Pada akhirnya, apa yang Aya terima yaitu sebuah cangkir dengan gambar katak di atasnya, persis kayak yang pertama, dengan mata peyot.
Pada akhirnya, Haruto menyerah pada tekanan.
"Eum, iya... ...Ini..." (Haruto)
"Apa kamu mau serasi denganku?" (Aya)
"Aku, eh, mau serasi denganmu." (Haruto)
"Hehe, jangan bilang hal memalukan kayak gitu." (Aya)
"Kamu yang membuatku bilang begitu, Shirayuki-san..." (Haruto)
Haruto membalas, menahan rasa malu. Kalau mengakuinya berarti ia akan diampuni atas kesalahan itu, ia tidak punya pilihan.
"Oke, ini dia, maaf menunggu. Ini Strawberry White Mocha pesananmu." (Haruto)
"Terima kasih! Kalau begitu, semoga sukses dengan sisa pekerjaanmu, Haruto-san." (Aya)
"Kamu juga, Shirayuki-san." (Haruto)
"Tentu saja~!" (Aya)
"Haha, mari kita berdua lakukan yang terbaik." (Haruto)
"Iya~!" (Aya)
Itu merupakan obrolan terakhir mereka di kasir.
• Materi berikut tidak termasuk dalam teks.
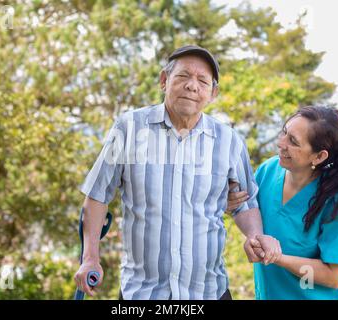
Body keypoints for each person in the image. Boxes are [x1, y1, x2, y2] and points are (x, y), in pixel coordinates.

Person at [73, 45, 282, 300]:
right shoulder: (128, 128)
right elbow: (97, 196)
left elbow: (245, 204)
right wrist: (90, 258)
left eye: (203, 81)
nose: (192, 86)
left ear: (213, 93)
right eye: (183, 76)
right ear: (164, 80)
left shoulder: (229, 141)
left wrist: (254, 236)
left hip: (208, 292)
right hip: (142, 293)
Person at [228, 106, 338, 299]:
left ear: (319, 156)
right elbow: (245, 209)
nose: (280, 143)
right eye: (284, 132)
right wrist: (237, 214)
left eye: (293, 142)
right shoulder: (268, 170)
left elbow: (333, 276)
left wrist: (278, 258)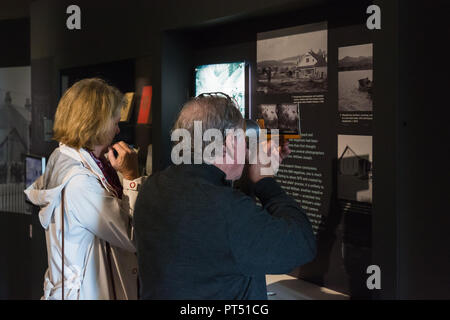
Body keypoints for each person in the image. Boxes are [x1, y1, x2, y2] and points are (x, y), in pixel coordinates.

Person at [134, 93, 317, 299]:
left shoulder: (151, 188)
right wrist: (265, 182)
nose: (247, 149)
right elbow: (302, 245)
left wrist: (248, 173)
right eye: (243, 139)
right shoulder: (225, 211)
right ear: (230, 141)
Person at [25, 78, 145, 300]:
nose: (118, 130)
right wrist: (131, 177)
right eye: (114, 122)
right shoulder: (81, 182)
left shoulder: (63, 157)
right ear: (96, 123)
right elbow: (132, 235)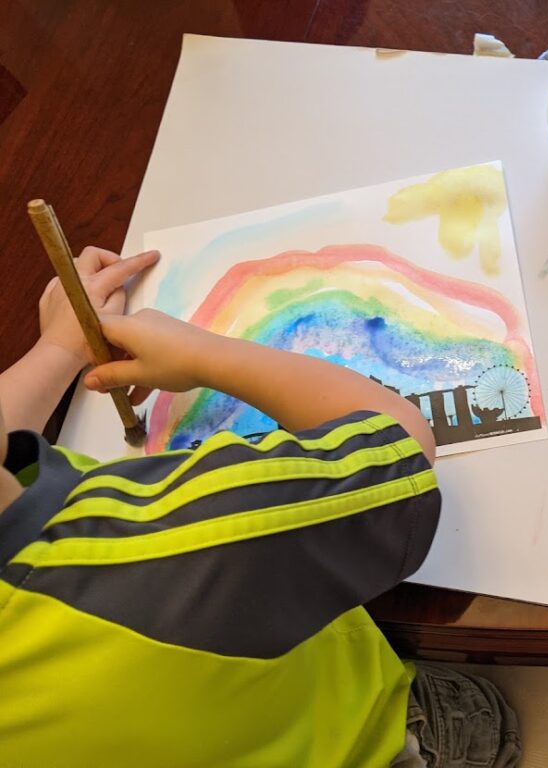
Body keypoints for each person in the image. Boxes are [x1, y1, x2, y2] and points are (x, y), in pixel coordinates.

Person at [0, 247, 520, 767]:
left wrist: (56, 349)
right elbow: (399, 442)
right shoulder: (171, 543)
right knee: (464, 721)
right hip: (348, 734)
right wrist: (203, 355)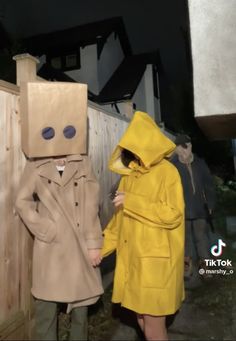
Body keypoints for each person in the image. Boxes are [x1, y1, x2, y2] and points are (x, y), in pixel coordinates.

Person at [15, 82, 103, 340]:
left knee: (81, 313)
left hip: (78, 246)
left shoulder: (83, 162)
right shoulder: (34, 166)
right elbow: (22, 201)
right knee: (45, 309)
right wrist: (45, 228)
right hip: (51, 249)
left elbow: (91, 204)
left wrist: (93, 242)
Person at [102, 111, 185, 341]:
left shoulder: (168, 172)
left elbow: (173, 214)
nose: (133, 153)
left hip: (155, 266)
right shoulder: (130, 176)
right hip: (134, 263)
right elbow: (119, 221)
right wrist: (99, 250)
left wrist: (132, 201)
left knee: (153, 326)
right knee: (141, 318)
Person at [172, 134, 216, 278]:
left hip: (199, 209)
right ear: (176, 149)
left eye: (188, 147)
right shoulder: (172, 166)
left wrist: (210, 204)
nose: (185, 152)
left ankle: (205, 267)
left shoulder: (199, 163)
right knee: (185, 239)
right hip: (181, 210)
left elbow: (209, 185)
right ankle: (187, 268)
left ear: (191, 146)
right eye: (182, 149)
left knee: (201, 237)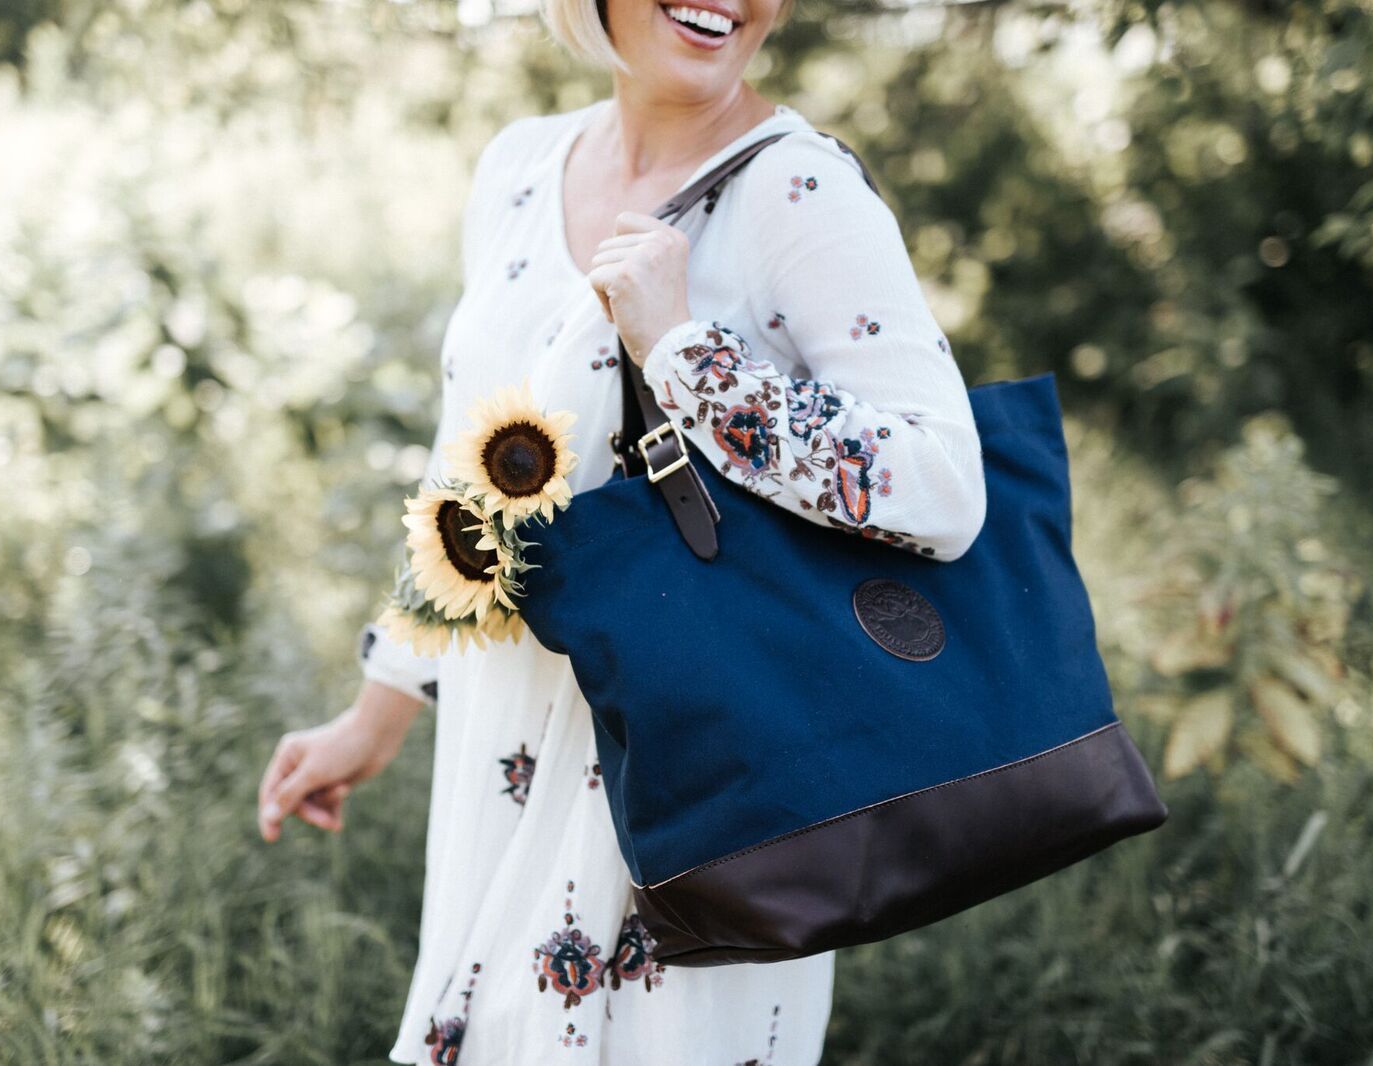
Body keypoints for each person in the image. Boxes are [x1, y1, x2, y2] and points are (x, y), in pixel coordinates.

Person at [256, 0, 987, 1059]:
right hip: (500, 756)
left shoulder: (799, 191)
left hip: (690, 797)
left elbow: (941, 484)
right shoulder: (520, 168)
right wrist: (377, 711)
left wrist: (683, 351)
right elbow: (469, 471)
Setelah Aya menerima minumannya, dia duduk di bangku kosong dan mengeluarkan laptopnya dari tasnya.
Melihat ini, Haruto beralih melayani pelanggan baru yang baru saja memasuki kafe.
=====================
Saat itu pukul 10:05 malam.
"Kerja bagus hari ini, Haruto-san." (Aya)
"Kamu juga, Shirayuki-san." (Haruto)
Setelah menyelesaikan pekerjaan paruh waktu dan berganti pakaian santai, Haruto bertemu Aya di tempat parkir kafe buku yang sudah tutup.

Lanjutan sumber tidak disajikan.